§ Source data
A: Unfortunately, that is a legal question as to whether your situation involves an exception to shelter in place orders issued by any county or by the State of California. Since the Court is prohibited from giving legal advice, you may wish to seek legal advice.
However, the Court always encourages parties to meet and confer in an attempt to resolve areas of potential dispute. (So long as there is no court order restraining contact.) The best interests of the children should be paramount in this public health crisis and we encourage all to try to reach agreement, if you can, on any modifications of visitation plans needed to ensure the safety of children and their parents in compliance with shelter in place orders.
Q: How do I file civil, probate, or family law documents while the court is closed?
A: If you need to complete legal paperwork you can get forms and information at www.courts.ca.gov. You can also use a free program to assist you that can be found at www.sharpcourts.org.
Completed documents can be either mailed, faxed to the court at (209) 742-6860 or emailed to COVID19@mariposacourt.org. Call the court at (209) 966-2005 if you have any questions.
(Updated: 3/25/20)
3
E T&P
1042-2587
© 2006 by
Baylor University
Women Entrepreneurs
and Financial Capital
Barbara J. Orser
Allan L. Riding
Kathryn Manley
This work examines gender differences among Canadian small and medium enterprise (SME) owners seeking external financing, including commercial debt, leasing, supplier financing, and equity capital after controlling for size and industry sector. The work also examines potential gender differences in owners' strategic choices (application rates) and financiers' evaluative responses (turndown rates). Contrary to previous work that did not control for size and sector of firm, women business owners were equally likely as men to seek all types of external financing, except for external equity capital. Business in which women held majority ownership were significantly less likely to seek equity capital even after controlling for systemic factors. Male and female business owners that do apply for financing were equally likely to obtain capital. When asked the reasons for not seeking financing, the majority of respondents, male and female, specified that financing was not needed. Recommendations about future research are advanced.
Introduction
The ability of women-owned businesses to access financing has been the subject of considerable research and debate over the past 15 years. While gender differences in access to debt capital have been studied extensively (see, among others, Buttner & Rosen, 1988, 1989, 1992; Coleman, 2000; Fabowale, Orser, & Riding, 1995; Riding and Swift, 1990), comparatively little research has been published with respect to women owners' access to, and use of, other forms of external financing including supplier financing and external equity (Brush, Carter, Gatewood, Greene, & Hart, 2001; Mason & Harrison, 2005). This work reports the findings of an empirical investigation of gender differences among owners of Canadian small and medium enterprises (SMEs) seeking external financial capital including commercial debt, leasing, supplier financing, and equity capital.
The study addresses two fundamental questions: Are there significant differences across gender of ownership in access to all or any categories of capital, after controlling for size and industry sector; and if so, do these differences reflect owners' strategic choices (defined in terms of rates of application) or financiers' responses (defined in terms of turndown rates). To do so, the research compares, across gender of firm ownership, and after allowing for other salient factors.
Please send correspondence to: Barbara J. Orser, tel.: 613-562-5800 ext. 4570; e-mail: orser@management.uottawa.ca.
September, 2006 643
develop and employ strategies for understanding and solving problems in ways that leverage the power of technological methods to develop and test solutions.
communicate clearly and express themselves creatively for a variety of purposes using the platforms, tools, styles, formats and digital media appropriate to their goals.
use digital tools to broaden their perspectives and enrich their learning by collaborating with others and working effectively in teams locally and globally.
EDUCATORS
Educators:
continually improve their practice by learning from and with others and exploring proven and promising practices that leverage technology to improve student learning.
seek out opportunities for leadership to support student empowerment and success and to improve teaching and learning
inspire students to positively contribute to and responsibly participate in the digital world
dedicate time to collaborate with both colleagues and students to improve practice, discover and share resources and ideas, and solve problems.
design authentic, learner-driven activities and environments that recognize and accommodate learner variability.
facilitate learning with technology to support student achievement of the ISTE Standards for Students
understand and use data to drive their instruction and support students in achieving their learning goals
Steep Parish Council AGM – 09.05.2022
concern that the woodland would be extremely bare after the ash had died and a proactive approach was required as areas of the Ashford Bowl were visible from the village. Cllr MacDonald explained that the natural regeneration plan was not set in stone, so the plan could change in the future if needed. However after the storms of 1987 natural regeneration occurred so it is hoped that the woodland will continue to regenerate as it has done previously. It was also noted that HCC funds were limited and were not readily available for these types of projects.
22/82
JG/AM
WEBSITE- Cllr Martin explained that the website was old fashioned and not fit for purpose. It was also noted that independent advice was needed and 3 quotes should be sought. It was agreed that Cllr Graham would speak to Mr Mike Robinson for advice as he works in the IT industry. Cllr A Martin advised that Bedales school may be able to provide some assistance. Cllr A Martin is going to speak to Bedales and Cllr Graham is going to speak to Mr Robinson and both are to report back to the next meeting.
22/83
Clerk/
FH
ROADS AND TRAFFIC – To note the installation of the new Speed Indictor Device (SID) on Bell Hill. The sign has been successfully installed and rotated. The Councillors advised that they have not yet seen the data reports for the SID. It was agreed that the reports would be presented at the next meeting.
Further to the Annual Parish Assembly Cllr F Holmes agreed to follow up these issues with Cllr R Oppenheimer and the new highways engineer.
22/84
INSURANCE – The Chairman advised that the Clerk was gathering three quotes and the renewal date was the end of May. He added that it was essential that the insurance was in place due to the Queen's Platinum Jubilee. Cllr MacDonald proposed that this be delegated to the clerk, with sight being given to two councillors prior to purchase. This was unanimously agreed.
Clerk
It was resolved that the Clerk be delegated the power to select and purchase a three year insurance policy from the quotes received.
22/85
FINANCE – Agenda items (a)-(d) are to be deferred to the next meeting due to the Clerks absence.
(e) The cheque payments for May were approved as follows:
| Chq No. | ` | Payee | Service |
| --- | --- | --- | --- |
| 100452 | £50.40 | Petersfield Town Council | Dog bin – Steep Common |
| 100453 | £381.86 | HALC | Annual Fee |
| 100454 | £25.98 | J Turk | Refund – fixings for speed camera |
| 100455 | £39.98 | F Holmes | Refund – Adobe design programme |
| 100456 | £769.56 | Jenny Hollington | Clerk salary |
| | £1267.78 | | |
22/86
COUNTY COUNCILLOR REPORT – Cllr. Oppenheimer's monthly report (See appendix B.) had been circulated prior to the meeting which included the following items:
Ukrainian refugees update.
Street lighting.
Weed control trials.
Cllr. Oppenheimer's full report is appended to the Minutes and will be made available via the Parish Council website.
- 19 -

§ PROMPT
Using the records above, give the number of lines in which the word "Parish" occurs, and nothing else.

§ WRITTEN SOLUTION
3